Danville, California
2020
Project Lead
Adam Miller
Builder
Vallee Builders
Varied textures and scales of wood create a new identity for this formerly bland, languishing office building. This commercial refurbishment in Danville, a small Northern California town, transforms and expands the existing space with a bold volumetric statement that remains sensitive to the materials, history, and scale of the neighborhood.
As a study in the physical layers of the building envelope, the design strategy adds a new language, cloaking the banal existing building and instead aesthetically linking to Danville’s “San Francisco Stick” architectural heritage. This late 19th-century style used simple wood strips and rectangular bay windows to decorate facades. Although the style is easily recognized for its decorative qualities, it is best understood as a result of wood technology of the time. The style used a widely available material in a simple decorative strategy that allowed variety, it reflects a certain vernacular developed during a time of rapid growth. With an interest in how this history can foster an aesthetic language, this design uses wood slats, cedar shingles, and protruding window volumes to evoke the architecture of Danville’s historic downtown. The result is a simple wood structure wrapped in a rich, multi-layered wrapper.
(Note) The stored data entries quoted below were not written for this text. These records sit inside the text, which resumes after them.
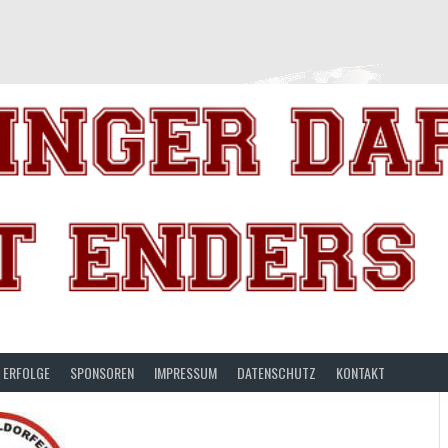
ERFOLGE
SPONSOREN
IMPRESSUM
DATENSCHUTZ
KONTAKT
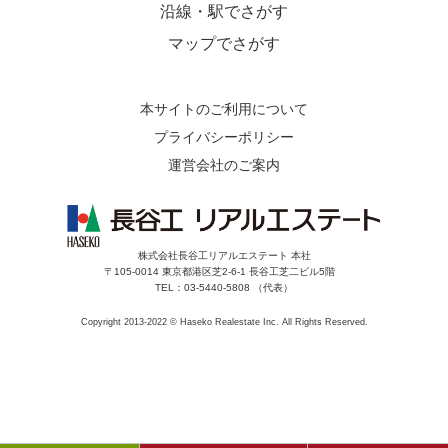
沿線・駅でさがす
マップでさがす
本サイトのご利用について
プライバシーポリシー
運営会社のご案内
株式会社長谷工リアルエステート 本社
〒105-0014 東京都港区芝2-6-1 長谷工芝二ビル5階
TEL：03-5440-5808 （代表）
Copyright 2013-2022 © Haseko Realestate Inc. All Rights Reserved.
For the structure, both the existing 8,000 sf building and the new 3,000 sf building have a two- story wood framed structure over a concrete slab on grade. The wood framing is a mix of conventional douglas fir joists and studs, Glulam beams, and “Red Built” open web trusses made of engineered wood and steel. The first layer of the building skin is the original T-111 siding, itself a layer in the history lesson of wood technology. The next layer is a cedar rain screen finished with a sustainable mineral sealant. It wraps the existing and the new building volume. At the ground level, painted cedar shingled rooms introduce another texture and scale, giving the base of the building a new heft while providing much needed storage. The neighborhood’s dominant bay windows have been reinterpreted in a modern scale that responds to the increasingly suburban scale.
The completed project is home to a variety of medical and dental practices and is now a bustling healthcare hub for the community.